Thursday, January 28, 2016

Spring Framework model naming

It's been 3 months since I'd encountered any quirks! And I've been working on something new!

If you just want the TL;DR, skip to the bottom.

This time round, I came across a weird situation whereby Spring is unable to provide me a model name I'd expect on my JSP. The object was created as "WTSoupModel" (names have been changed, but the pattern remains the same), and you can probably see the issue immediately if you're somewhat familiar with this situation.

The MVC I've been building up had been mostly running smoothly thus far, until this. The controllers, models, and services have been annotated similarly to my previous modules. What went wrong was when I tried accessing this model that was provided by my Controller via the JSP.

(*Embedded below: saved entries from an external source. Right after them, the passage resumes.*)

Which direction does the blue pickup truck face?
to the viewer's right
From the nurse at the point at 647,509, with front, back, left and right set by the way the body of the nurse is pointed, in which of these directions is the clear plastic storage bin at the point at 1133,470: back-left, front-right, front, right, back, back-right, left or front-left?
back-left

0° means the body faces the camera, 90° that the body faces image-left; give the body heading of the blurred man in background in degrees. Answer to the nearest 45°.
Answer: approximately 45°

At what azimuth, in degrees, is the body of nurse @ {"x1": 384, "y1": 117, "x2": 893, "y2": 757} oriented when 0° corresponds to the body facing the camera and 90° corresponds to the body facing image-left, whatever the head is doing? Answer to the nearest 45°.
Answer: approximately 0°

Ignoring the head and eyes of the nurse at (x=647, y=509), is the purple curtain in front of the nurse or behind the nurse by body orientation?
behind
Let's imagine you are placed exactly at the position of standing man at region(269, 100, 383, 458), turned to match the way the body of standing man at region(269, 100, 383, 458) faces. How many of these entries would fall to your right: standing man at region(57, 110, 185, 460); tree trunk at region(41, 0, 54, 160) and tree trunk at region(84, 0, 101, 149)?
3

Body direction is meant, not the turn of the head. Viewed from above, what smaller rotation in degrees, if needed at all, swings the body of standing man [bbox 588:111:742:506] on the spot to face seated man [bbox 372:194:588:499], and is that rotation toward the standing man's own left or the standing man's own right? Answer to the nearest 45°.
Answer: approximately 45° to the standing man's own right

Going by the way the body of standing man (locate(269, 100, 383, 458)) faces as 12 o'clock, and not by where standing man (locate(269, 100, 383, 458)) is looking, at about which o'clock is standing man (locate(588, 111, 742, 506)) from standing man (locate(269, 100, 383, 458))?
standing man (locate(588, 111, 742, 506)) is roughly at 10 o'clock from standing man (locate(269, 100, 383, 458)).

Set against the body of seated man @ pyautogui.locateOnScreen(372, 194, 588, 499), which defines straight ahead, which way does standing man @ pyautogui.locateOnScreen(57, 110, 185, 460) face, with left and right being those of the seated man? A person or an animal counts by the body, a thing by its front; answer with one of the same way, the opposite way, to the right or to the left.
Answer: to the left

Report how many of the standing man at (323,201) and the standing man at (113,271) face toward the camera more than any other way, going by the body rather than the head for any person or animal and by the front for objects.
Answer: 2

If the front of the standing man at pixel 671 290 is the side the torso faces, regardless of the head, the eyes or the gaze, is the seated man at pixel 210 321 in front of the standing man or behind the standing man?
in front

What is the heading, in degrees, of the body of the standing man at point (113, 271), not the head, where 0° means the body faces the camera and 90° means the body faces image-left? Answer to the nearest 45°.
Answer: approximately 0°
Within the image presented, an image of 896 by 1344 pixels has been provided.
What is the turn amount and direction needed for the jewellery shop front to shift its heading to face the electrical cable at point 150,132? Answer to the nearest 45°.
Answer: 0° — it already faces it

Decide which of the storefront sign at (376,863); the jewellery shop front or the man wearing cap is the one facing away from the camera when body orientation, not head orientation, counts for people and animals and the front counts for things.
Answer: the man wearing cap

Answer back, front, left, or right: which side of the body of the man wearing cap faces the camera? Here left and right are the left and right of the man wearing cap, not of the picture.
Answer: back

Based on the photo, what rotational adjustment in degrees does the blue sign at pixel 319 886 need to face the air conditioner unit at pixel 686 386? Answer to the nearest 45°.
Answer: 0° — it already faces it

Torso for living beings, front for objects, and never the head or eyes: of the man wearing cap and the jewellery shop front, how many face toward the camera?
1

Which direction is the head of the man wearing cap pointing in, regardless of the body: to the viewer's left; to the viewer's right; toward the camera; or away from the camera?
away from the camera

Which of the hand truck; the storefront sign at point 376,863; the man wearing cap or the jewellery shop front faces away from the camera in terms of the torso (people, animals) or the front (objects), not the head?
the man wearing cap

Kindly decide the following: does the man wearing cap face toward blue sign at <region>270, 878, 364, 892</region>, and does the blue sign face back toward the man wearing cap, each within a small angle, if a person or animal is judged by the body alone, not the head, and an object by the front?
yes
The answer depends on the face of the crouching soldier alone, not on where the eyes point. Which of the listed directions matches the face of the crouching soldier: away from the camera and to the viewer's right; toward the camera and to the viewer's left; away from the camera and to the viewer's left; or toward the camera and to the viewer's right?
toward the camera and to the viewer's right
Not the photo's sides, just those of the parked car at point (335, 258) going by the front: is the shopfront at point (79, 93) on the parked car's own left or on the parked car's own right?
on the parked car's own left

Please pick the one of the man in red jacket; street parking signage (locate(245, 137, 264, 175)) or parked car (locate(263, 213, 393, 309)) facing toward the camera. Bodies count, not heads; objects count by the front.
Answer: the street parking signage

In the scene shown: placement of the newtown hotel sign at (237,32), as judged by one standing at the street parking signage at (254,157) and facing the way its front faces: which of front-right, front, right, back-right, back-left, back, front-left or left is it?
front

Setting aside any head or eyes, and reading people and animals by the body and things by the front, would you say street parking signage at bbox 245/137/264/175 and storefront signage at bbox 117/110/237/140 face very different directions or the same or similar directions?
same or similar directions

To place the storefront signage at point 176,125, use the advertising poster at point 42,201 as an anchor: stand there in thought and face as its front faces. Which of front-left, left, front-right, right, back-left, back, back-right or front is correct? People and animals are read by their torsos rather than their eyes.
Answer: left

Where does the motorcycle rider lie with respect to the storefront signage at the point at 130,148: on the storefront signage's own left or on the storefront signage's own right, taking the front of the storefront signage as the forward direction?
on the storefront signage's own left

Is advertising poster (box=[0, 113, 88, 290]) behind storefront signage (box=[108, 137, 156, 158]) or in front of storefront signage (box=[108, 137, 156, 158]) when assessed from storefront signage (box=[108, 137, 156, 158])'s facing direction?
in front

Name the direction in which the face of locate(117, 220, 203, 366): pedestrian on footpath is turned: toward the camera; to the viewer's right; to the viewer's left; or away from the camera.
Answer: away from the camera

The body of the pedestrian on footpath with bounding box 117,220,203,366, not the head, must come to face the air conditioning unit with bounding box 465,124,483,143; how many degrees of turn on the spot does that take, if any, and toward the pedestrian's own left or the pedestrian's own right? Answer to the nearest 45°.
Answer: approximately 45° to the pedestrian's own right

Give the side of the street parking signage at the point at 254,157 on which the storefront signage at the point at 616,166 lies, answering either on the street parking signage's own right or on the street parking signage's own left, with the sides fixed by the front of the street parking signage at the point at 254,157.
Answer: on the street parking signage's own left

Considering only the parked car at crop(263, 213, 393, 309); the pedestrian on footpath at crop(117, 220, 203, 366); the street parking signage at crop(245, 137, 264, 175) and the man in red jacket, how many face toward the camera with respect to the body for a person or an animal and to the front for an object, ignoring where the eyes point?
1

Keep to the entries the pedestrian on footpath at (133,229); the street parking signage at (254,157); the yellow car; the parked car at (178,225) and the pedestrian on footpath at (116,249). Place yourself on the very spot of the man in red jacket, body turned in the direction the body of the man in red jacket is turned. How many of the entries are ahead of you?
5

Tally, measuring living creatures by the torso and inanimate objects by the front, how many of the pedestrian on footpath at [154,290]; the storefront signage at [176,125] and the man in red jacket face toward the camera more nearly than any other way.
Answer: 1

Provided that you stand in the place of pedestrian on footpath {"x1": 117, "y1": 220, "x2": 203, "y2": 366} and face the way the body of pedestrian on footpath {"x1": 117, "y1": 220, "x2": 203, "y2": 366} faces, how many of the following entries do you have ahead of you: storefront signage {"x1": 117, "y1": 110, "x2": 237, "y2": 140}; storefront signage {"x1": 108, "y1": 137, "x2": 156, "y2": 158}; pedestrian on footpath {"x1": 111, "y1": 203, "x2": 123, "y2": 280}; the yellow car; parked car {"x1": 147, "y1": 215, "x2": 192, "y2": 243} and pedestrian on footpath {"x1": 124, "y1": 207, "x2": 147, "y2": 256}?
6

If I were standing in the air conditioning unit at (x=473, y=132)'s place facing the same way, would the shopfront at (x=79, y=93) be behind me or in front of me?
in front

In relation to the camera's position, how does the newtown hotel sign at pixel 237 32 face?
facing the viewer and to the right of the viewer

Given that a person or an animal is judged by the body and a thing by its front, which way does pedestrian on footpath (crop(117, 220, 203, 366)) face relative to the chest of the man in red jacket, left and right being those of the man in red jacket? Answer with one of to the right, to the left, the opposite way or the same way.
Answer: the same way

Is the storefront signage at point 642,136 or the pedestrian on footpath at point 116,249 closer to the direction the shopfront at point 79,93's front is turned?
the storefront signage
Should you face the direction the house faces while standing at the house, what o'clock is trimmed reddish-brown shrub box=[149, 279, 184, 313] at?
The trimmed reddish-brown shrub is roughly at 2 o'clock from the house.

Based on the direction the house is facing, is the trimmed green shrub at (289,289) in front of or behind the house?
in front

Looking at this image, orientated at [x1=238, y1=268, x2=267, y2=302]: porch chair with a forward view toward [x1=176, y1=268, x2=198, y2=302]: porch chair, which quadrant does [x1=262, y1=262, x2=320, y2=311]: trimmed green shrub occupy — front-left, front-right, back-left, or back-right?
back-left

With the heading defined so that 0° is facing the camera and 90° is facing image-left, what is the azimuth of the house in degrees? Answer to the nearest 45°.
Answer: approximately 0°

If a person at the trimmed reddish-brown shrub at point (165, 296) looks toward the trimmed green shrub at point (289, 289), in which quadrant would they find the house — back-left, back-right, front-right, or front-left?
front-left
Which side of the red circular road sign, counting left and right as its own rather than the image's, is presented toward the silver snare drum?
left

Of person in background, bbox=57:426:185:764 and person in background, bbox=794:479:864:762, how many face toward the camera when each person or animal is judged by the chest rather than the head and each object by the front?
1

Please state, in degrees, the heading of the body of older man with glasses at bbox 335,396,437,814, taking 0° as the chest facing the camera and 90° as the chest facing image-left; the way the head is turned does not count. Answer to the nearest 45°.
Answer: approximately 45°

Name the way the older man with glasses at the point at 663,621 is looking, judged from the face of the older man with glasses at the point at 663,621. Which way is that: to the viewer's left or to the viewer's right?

I was expecting the name of the model accessible by the JSP to be "wtSoupModel", but it would always return true whenever I test with ${wtSoupModel eq null} until I dug deep enough. Initially, for the sake of the experiment, I added in the model from the sub-module I'd just completed, ReportModel reportModel, and of course, ${reportModel eq null} gave me false, as expected. Then I made sure the WTSoupModel was Serializable. And then I tried renaming it to WanTonSoupModel in full. Aha! It turned out that ${wanTonSoupModel eq null} was false. This means the issue was with the naming, because there wasn't much else to rule out.

Next, I proceeded to find out if there's anyway I could custom the model naming that reaches the JSP. Upon further investigation, I found this that led to this. Experimenting with it in my Controller proved it true.

Final fix (names have been changed):

@RequestMapping(value = "/wantonsoup", method = RequestMethod.GET)
public String viewWTSoupList(Locale locale,
   @ModelAttribute("wtSoupModel") WTSoupModel wtSoupModel,
    ...
   Model model) throws MSBException {
...
}

I still haven't figured out what Spring resolved the original WTSoupModel into by default. Let me know if you do.